**Exercise requirements**:
Below are entries; output exactly the lines from the one with "laundry basket: none" to the one with "stacking toy: present", both included, and nothing else.

**Provided material**:
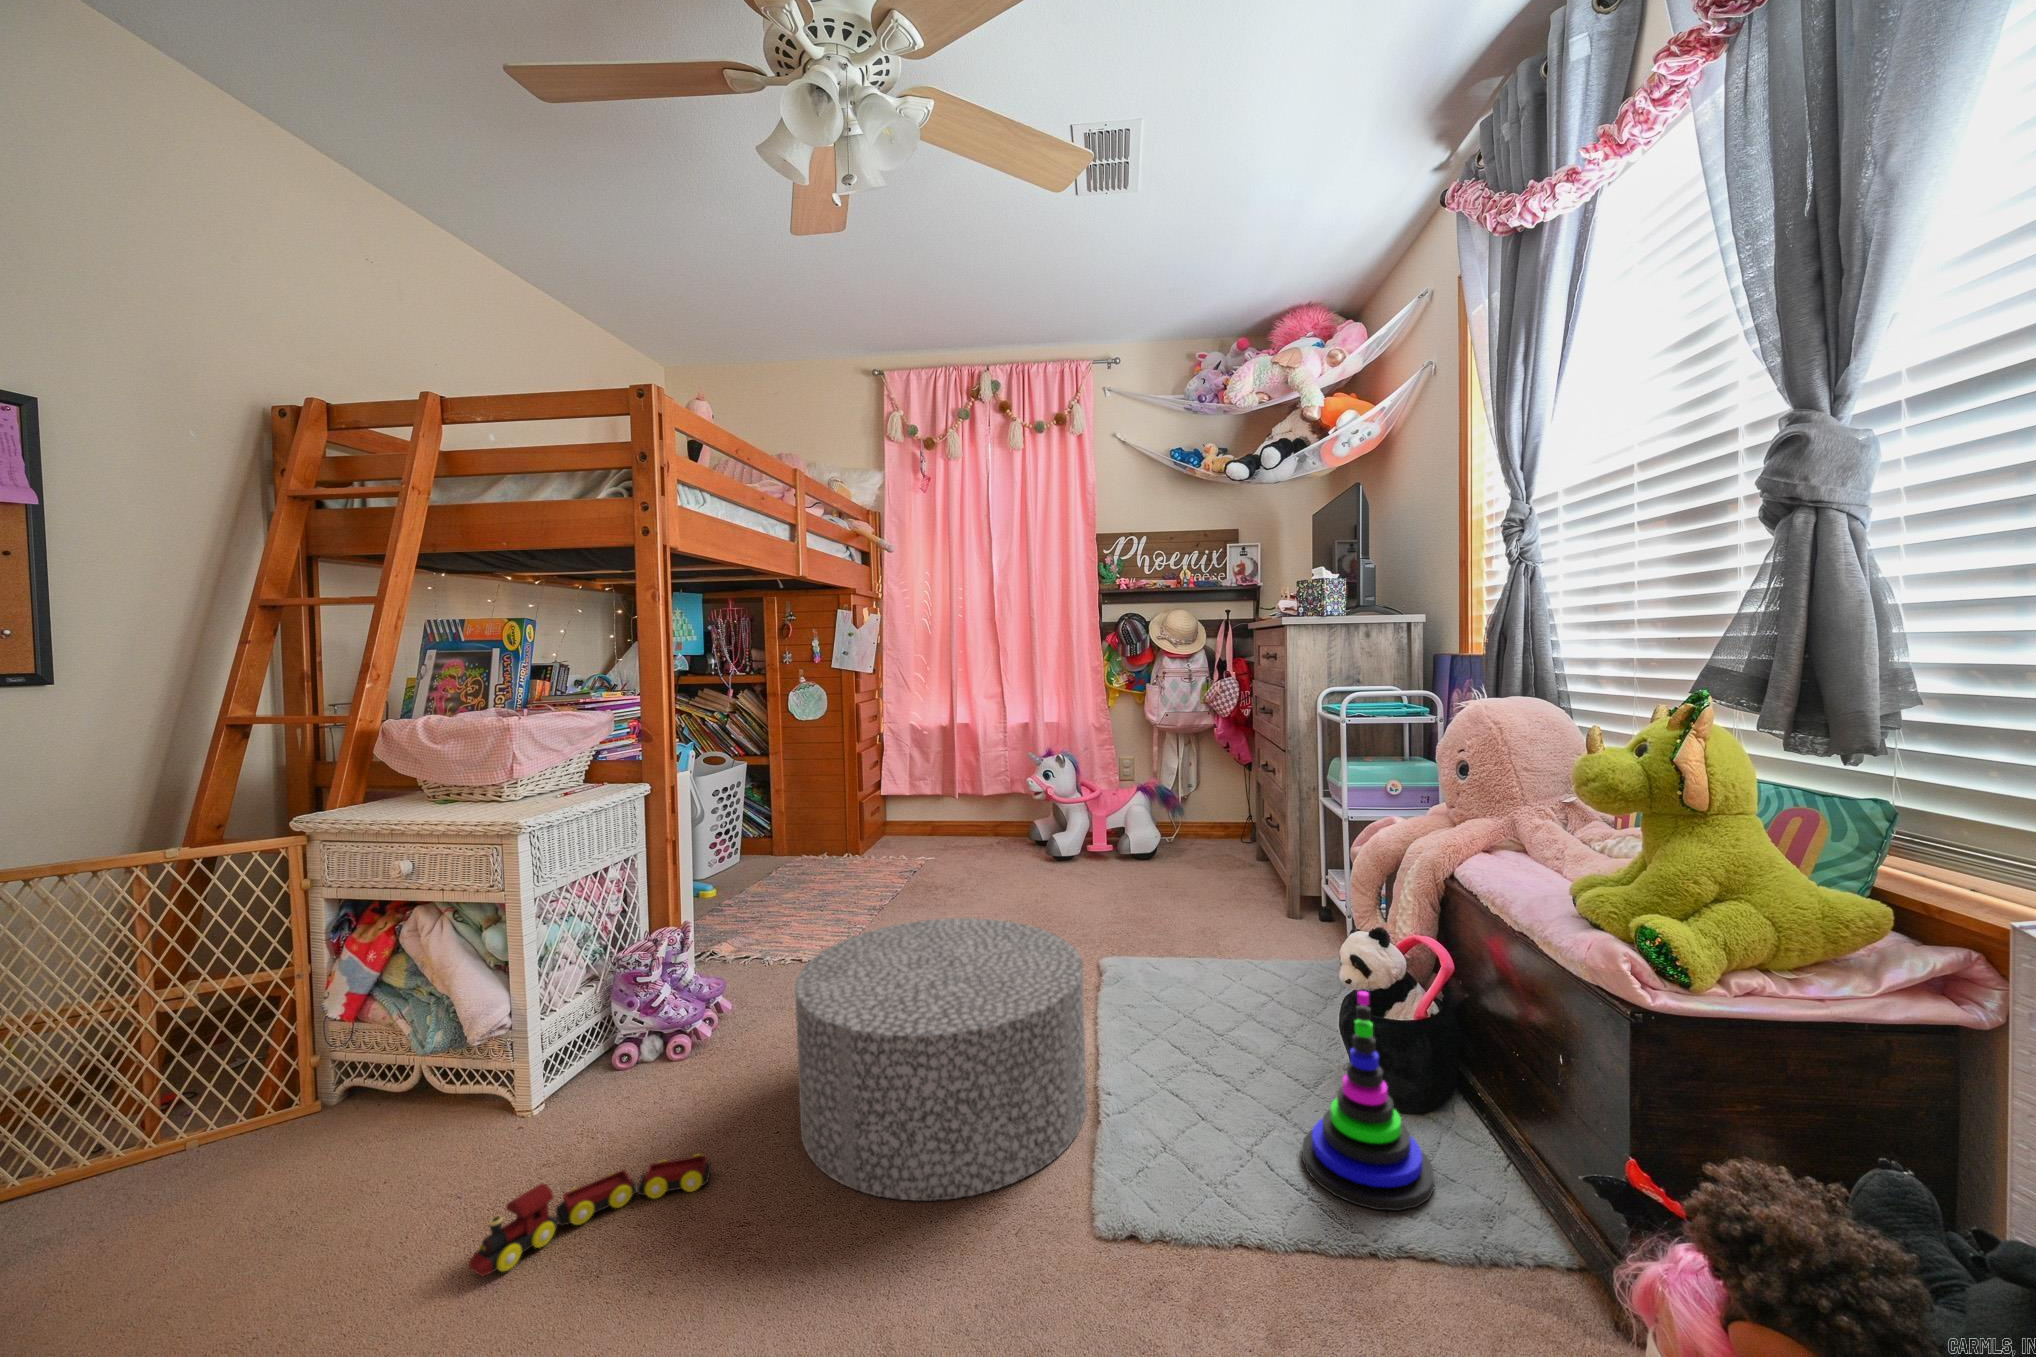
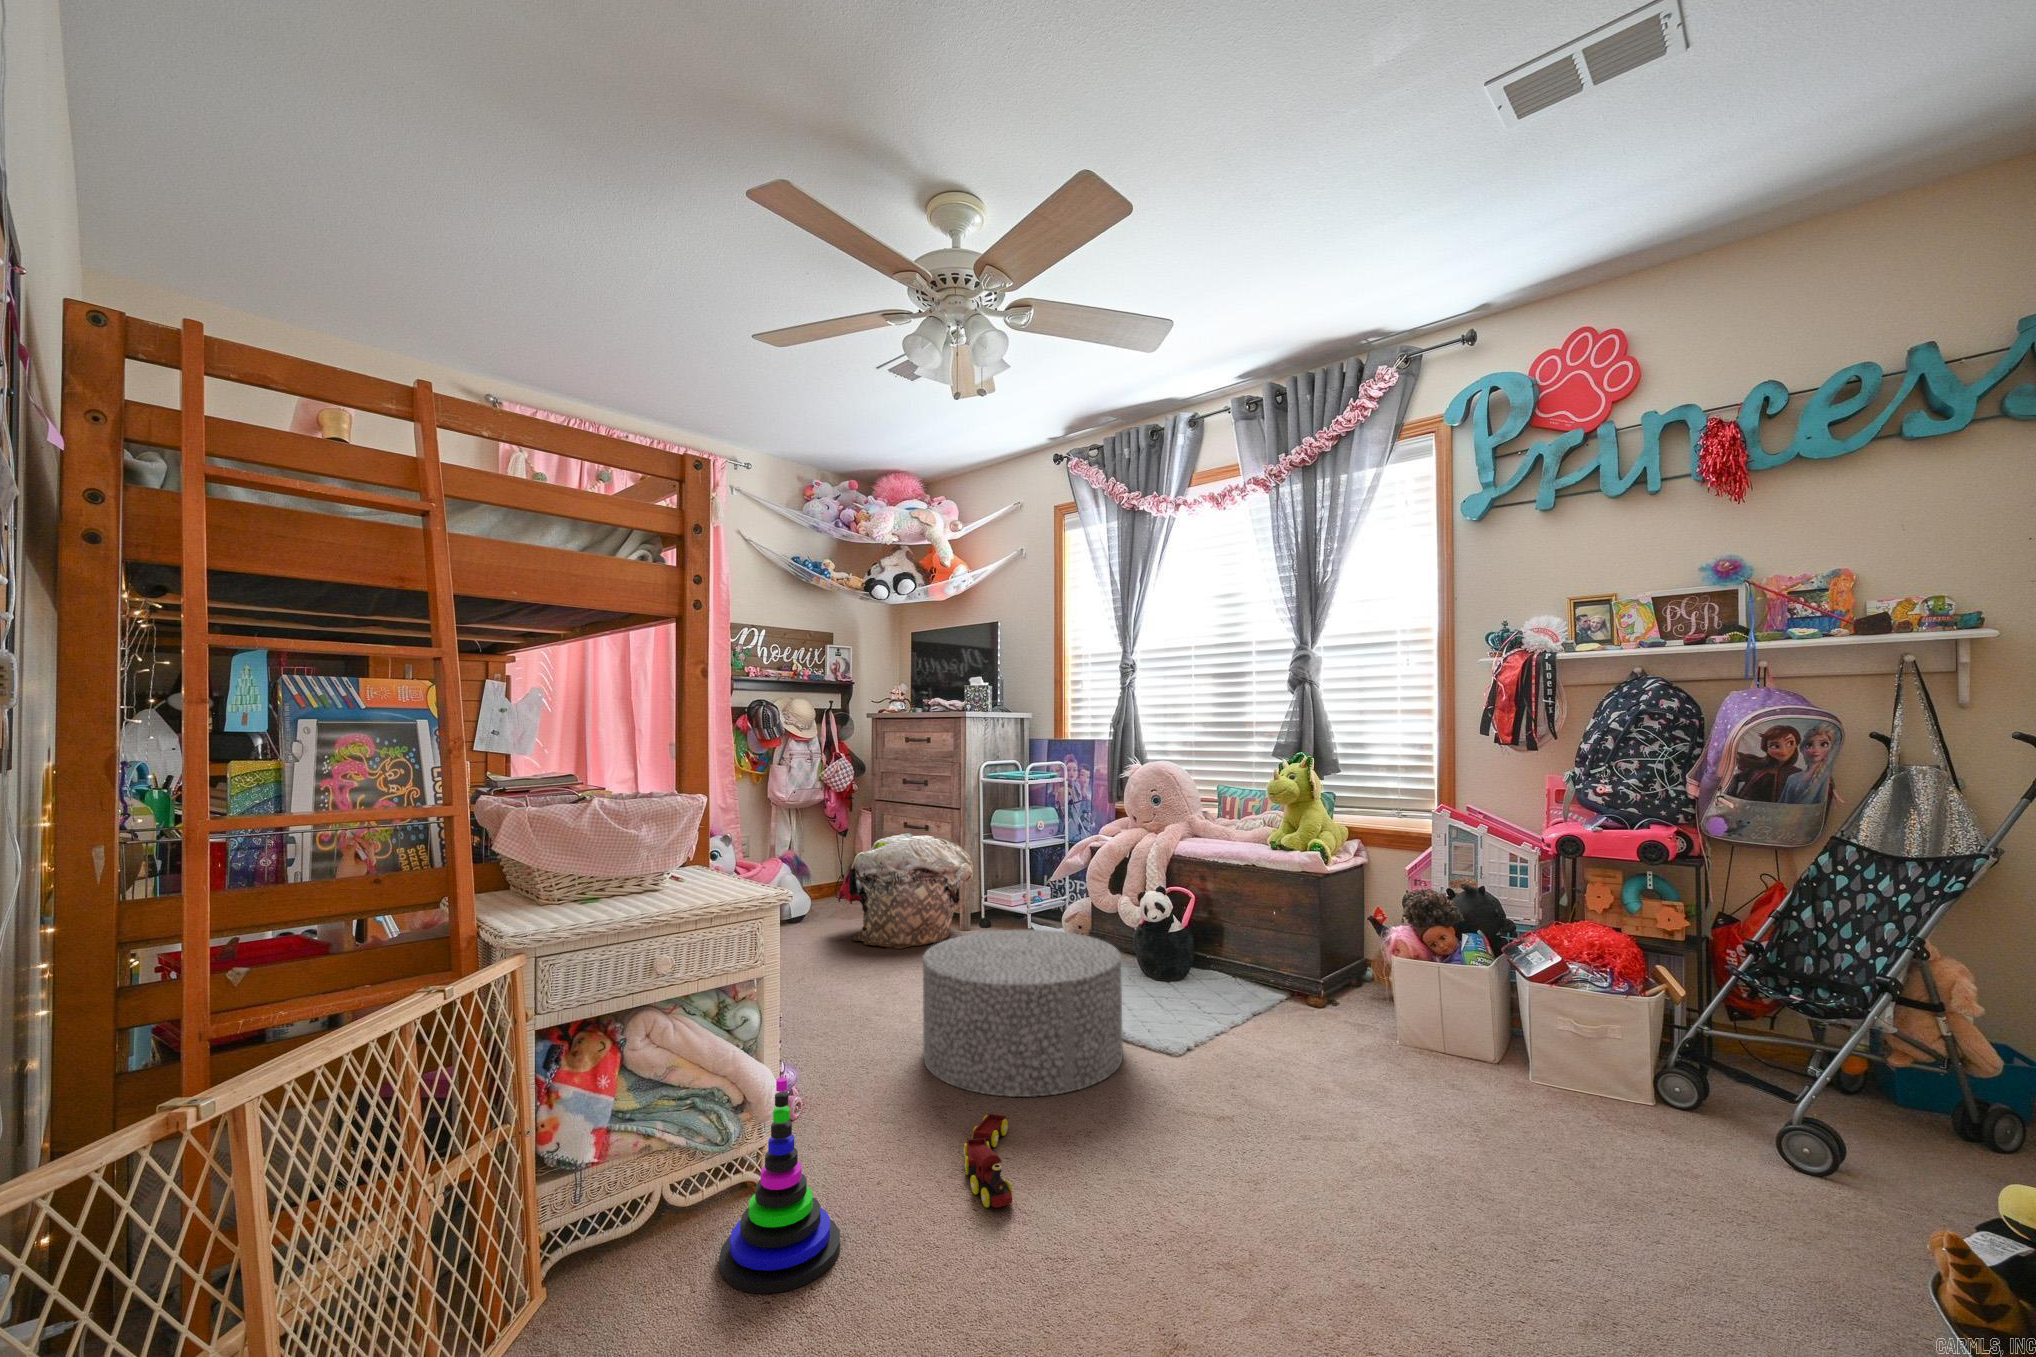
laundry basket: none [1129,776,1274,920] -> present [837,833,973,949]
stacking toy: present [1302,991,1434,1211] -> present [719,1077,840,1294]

---

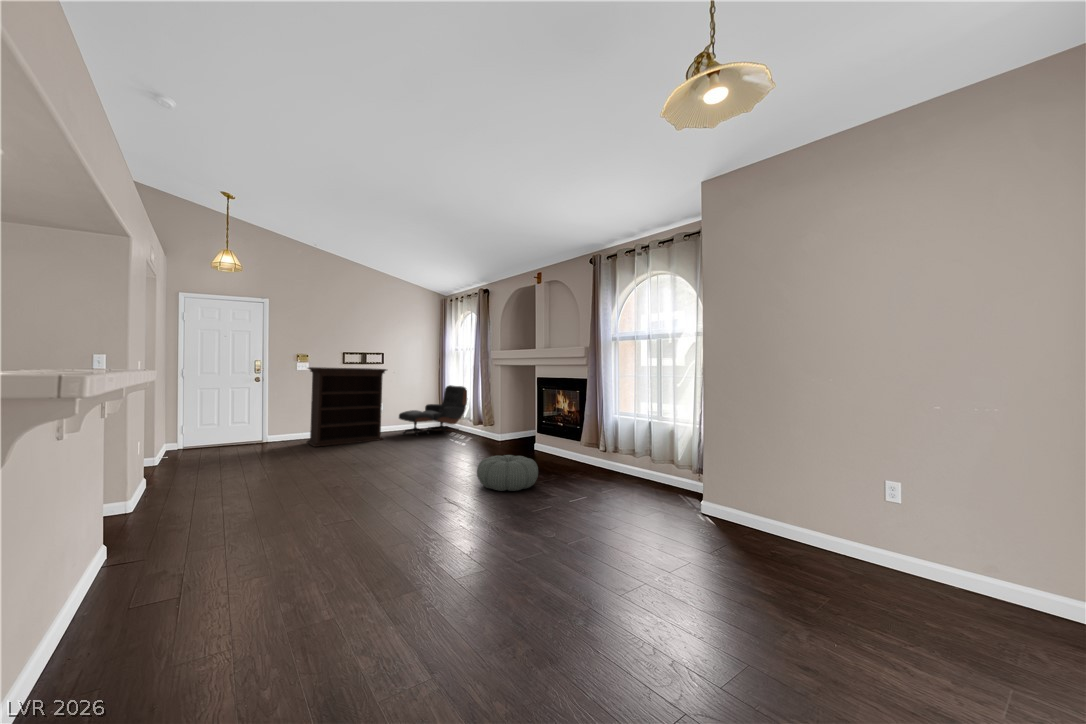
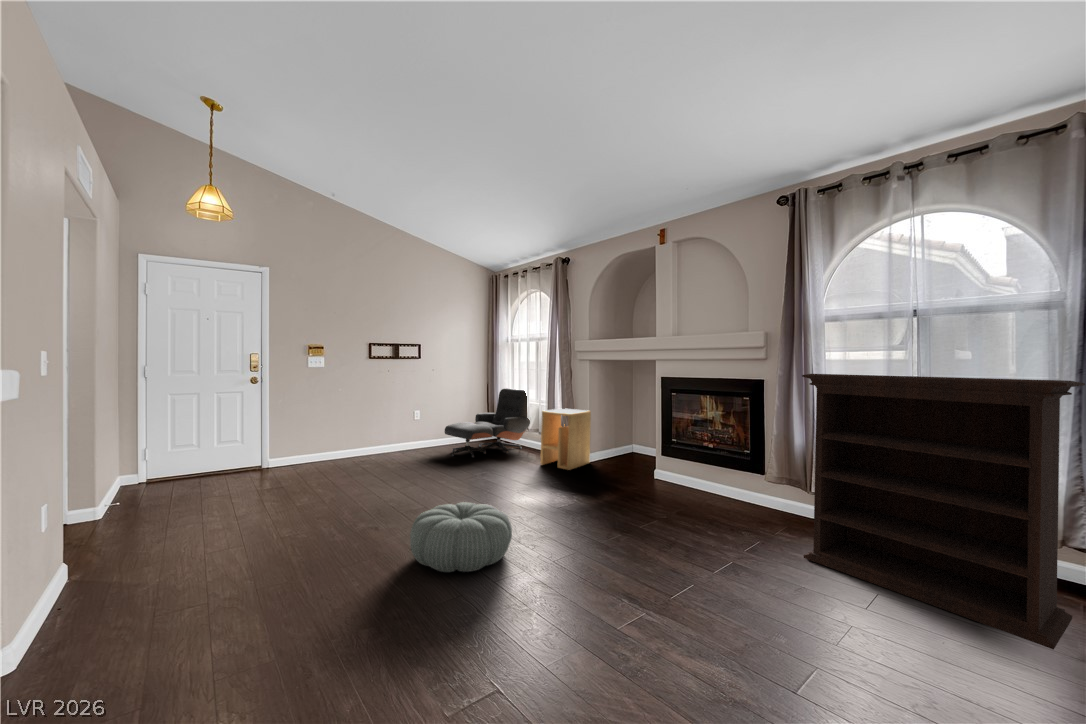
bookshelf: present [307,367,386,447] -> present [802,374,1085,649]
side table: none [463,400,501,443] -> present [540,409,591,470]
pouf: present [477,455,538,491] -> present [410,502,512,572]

**Solution to this exercise**:
laundry basket: none [1129,776,1274,920] -> present [837,833,973,949]
stacking toy: present [1302,991,1434,1211] -> present [719,1077,840,1294]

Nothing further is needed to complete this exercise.